With the COVID crisis on the wane, guests are becoming open-minded about their dining choices again.
Reclaiming these lost guests (and having at least 20% revenue to-go and delivery) requires your managers to continually improve.
An elite group of independent restaurant company owners – each with enviable companies – talked about this recently at one of my Restaurant Owners Success Club meetings.
Management Eats Supervision for Breakfast, Lunch, and Dinner
Part of the required improvement comes from understanding the difference between supervision and management.
Reminds me of what President George W. Bush once said: “Competence is a narrow ideal. Competence makes the trains run on time but doesn’t know where they’re going.”
Supervision makes the trains run on time; management figures out where they are going.
If your managers spend their five days plowing through checklists and running shifts, you have them mostly in a supervisory role.

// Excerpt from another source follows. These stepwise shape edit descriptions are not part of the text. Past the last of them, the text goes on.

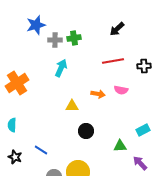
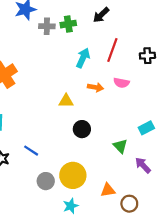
black arrow: (117, 29) -> (101, 15), moved
red line: (113, 61) -> (112, 50), turned -60
cyan arrow: (61, 68) -> (83, 58), moved
green triangle: (120, 146) -> (120, 146), turned 48

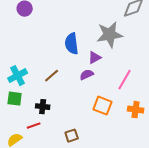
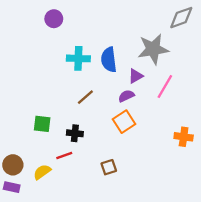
cyan cross: (18, 76) -> (78, 58), moved, turned 30
pink line: (125, 80) -> (165, 87), moved
orange square: (103, 106) -> (124, 122), moved, turned 36

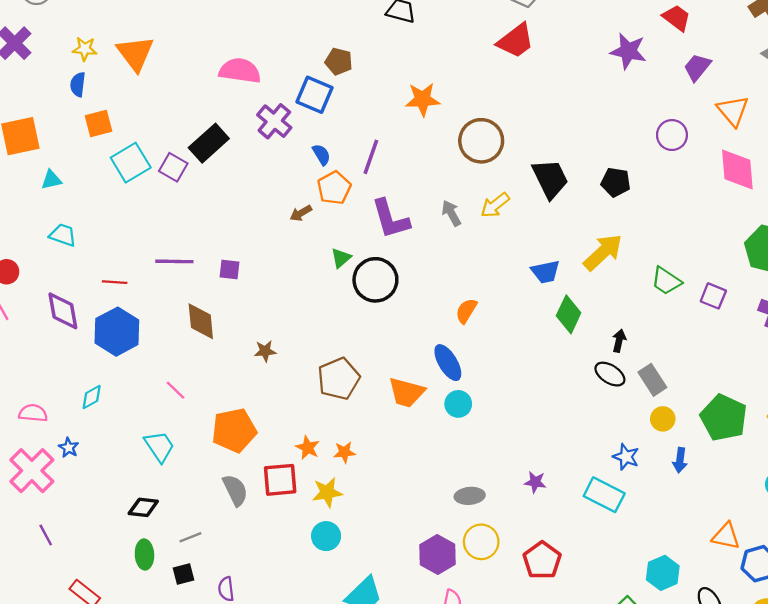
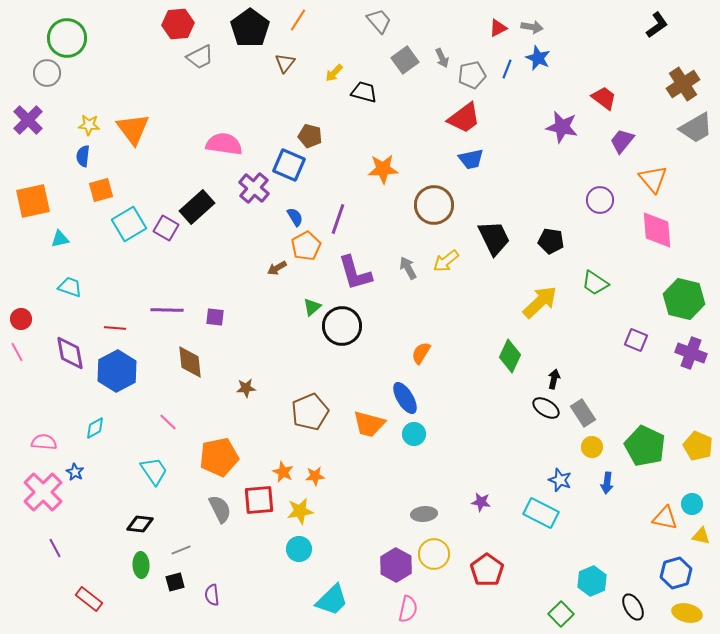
blue trapezoid: (546, 272) -> (471, 159), moved
green trapezoid: (666, 281) -> (595, 283), moved
orange triangle: (726, 536) -> (665, 518), moved

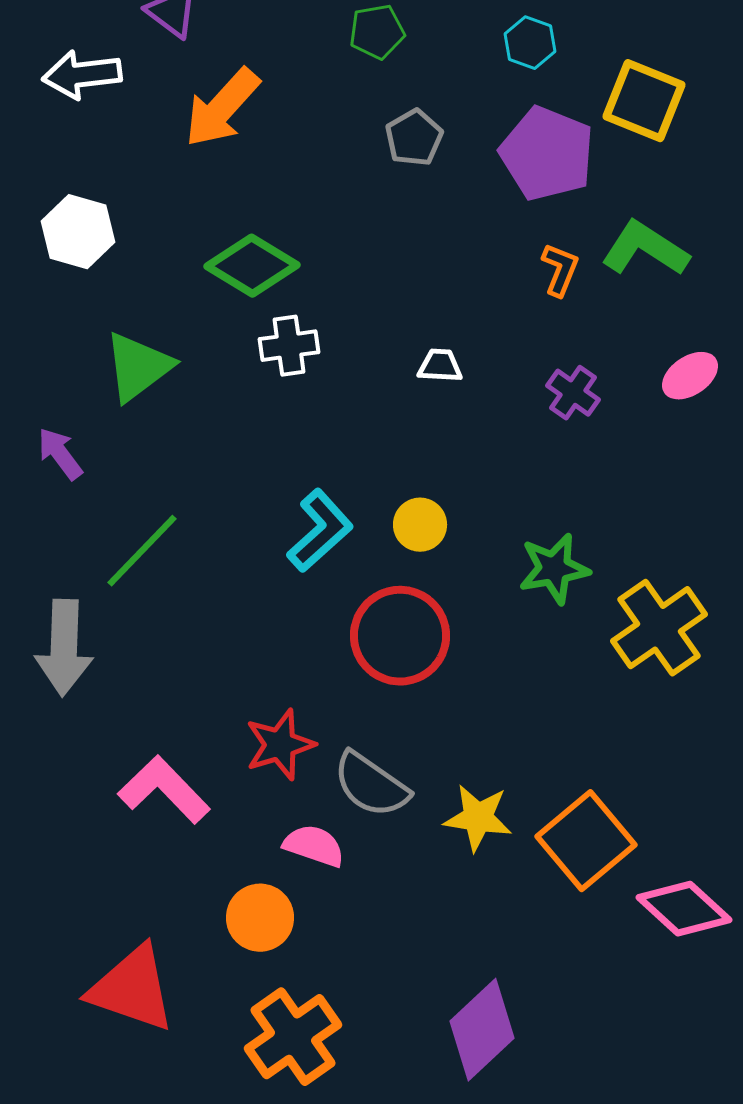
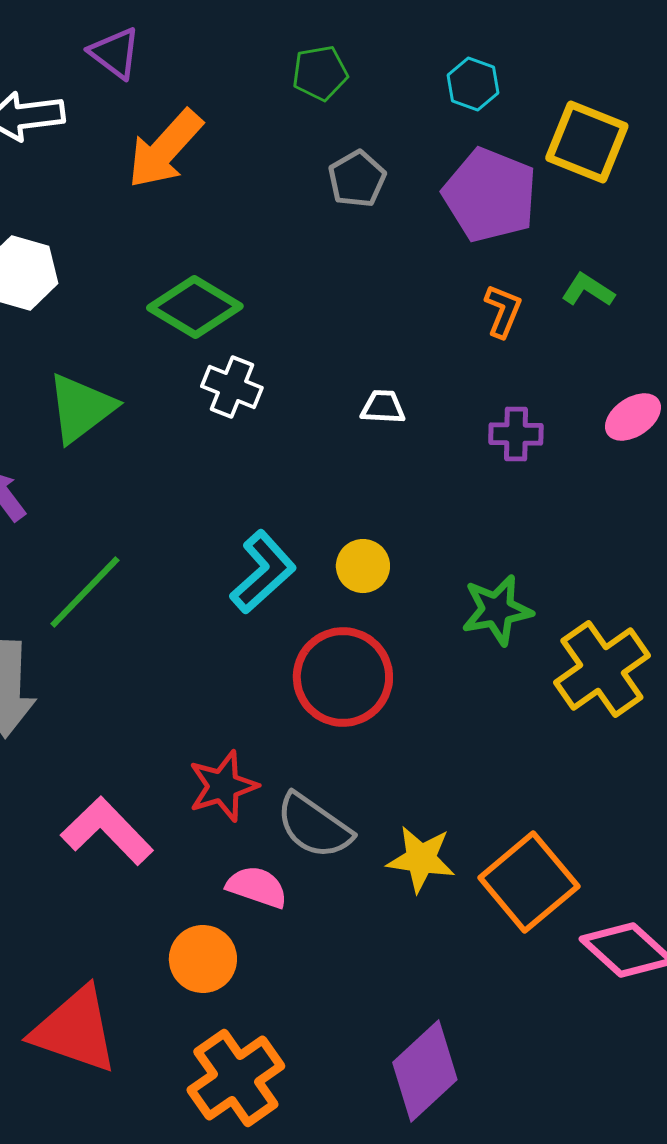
green L-shape: (645, 249) -> (588, 290), size x0.6
white cross: (289, 346) -> (232, 387), turned 30
purple cross: (573, 393) -> (516, 434), turned -34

If your managers (especially General Managers) actually run the business, identify opportunities, make plans, execute those plans, and create results, they exist in a system that stresses true management.
Restaurant companies that fail to grasp this difference can eventually forget about management and simply value supervision.
Which leads them to wonder why the competition does better than they do, why they have not reached expectations, why they have not kept up, and why they are not the most attractive employer on the block.
Three Client Stories
One client thought they had an operations director engaged in management, but I showed them they really had a multi-unit GM engaged in supervision – until we corrected that to help them embark on aggressive growth.
Another had the most comprehensive set of checklists you’ve ever seen and, while checklists are important, managers there spent their days checking boxes rather than building their business – so it stagnated.
At a third, everyone overly trusted supervision. Employees eyed management with suspicion, like a mysterious folly or waste of time.
Once we started educating people on the value of management, issues that had remained unhandled for decades finally started to be conquered.
By teaching your people to understand and honor true management:
- Your restaurants and your restaurant company become identifiably better every year.
- You create more ownership personal freedom since making everything go becomes handled elsewhere.
A powerful combination, and one I wish for you.
Over to you. Does your organization value true management over supervision, and what is the evidence (or lack of evidence) of that?